Hop til indhold

Strong results and trade truce drive equities higher

Tine Choi Danielsen, Chief Strategist in PFA

Robust financial results and a trade truce between the US and China have provided new momentum for equities – and consequently also for pension returns at PFA. For a typical PFA customer, the year-to-date return is now close to 10 per cent, while the accumulated return over the past three years has reached 40 per cent.

Despite a year marked by trade tensions and global uncertainty, the equity rally remains intact and is now entering its third year. Global growth has maintained a stable level, and the ongoing earnings season in the US is showing promising results that generally support the positive trends.

"More than 70 per cent of companies in the S&P 500 have now reported their third-quarter results. The majority have delivered increased profits and exceeded investors’ earnings expectations. This has provided tailwinds for equity markets, and all indications are that we are heading for yet another year of positive returns – for the third consecutive year," says Tine Choi Danielsen, Chief Strategist at PFA.

The annual return for a typical PFA customer with medium risk is currently close to 10 per cent, and over three years, the same customer has achieved returns of approximately 40 per cent, which are among the best in the industry.

Too many eggs in one basket increases investment risk
Ahead of the earnings season, attention has naturally centred on the major tech giants such as Amazon, Microsoft, Nvidia, Alphabet, and others, which have been the primary drivers of returns in recent years. As a result, there is little room for negative surprises – and none emerged this time, as the majority of the major tech companies reported continued growth with increasing earnings.

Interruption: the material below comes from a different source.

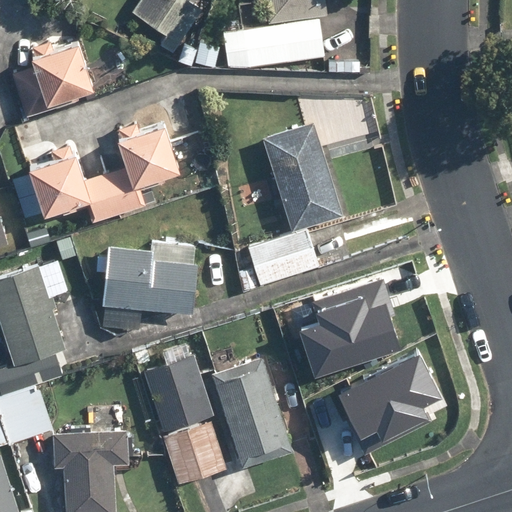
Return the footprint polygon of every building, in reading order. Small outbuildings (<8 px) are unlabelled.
[(203,5),(195,0),(138,0),(131,11),(165,33),(159,42),(174,52),(203,5)] [(223,30),(228,68),(325,56),(320,18),(328,17),(326,0),(261,0),(264,25),(223,30)] [(29,47),(34,62),(11,69),(26,115),(56,105),(55,100),(96,87),(80,39),(55,47),(52,40),(29,47)] [(181,42),(180,66),(215,67),(216,43),(181,42)] [(321,265),(308,225),(344,214),(313,118),(263,134),(294,230),(247,245),(260,285),(321,265)] [(74,149),(29,165),(46,213),(88,198),(96,220),(143,204),(137,187),(182,171),(165,120),(118,136),(127,162),(84,177),(74,149)] [(0,244),(9,242),(0,211),(0,244)] [(193,248),(106,242),(101,325),(141,327),(142,307),(195,311),(198,259),(192,258),(193,248)] [(0,394),(39,382),(66,374),(59,351),(69,348),(52,295),(67,290),(56,257),(0,274),(0,317),(13,359),(0,362),(0,394)] [(299,316),(315,366),(406,337),(385,270),(314,292),(320,310),(299,316)] [(337,384),(366,441),(431,408),(423,392),(440,383),(419,342),(337,384)] [(191,353),(144,368),(181,482),(228,467),(191,353)] [(264,354),(211,370),(240,462),(293,446),(264,354)] [(0,394),(0,402),(12,440),(53,427),(39,382),(0,394)] [(0,443),(12,440),(0,402),(0,443)] [(130,427),(53,427),(53,464),(65,463),(65,511),(116,511),(116,463),(131,463),(130,427)] [(0,511),(22,511),(4,450),(0,451),(0,511)]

At PFA, these companies remain a key part of the investment portfolio, but the associated risks of such extreme value concentration are also acknowledged.

"When so much equity value is concentrated in so few companies, it increases investment risk. However, it is also risky to exclude them. There is no doubt that one would have missed out on significant returns if one had not been invested in these companies, which have accounted for up to 40 per cent of the returns from the US S&P 500 equity index over the past three years," says Tine Choi Danielsen.

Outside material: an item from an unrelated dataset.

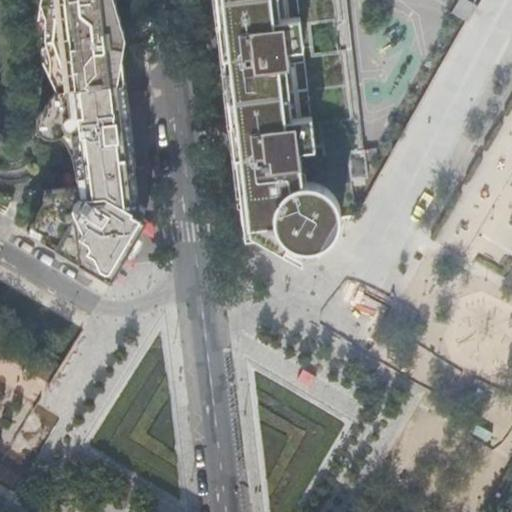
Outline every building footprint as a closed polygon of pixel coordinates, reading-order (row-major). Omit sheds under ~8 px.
[(114,0),(42,0),(42,1),(47,13),(45,37),(52,55),(51,73),(58,86),(125,79),(119,31),(114,0)] [(215,0),(220,35),(226,86),(233,143),(239,192),(241,192),(241,197),(243,210),(245,233),(257,231),(313,263),(320,252),(324,245),(332,237),(337,229),(341,222),(341,213),(340,209),(339,201),(332,192),(317,183),(304,181),(299,148),(323,145),(324,155),(325,155),(321,125),(342,121),(335,52),(315,55),(313,54),(310,26),(332,22),(329,0),(215,0)] [(340,23),(342,22),(339,0),(329,0),(332,22),(339,21),(340,23)] [(346,50),(343,50),(342,52),(335,52),(342,121),(352,120),(353,122),(355,122),(346,50)] [(128,109),(125,79),(58,86),(39,111),(37,118),(39,127),(42,132),(47,135),(57,134),(64,128),(71,134),(76,182),(43,187),(43,195),(39,200),(27,194),(11,219),(19,224),(95,269),(110,278),(127,249),(141,226),(128,109)] [(511,94),(444,245),(508,274),(511,264),(511,94)]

Trade truce provides additional tailwinds
She elaborates that the companies’ progress is largely driven by a robust global economy, which has recently been buoyed by the trade truce between the US and China. The agreement has – at least temporarily – put a lid on the conflict over tariffs and export restrictions on, for example, microchips and rare earth elements. All in all, it is therefore difficult to identify any dark clouds that could immediately dampen growth or hinder the equity rally, although visibility could certainly be better.

"Geopolitical uncertainty has probably diminished but is far from gone. We have seen before that many of Trump’s trade agreements have been more like writing in sand than setting them in stone," says Tine Choi Danielsen, pointing out that economic visibility is currently challenged by the US government shutdown, which means there is a temporary lack of key economic indicators – including labour market data.

Despite uncertainty around geopolitical conditions and temporarily limited access to updated economic data, PFA assesses that the fundamental conditions remain favourable, and therefore maintains an equity risk level aligned with PFA’s long-term strategic approach.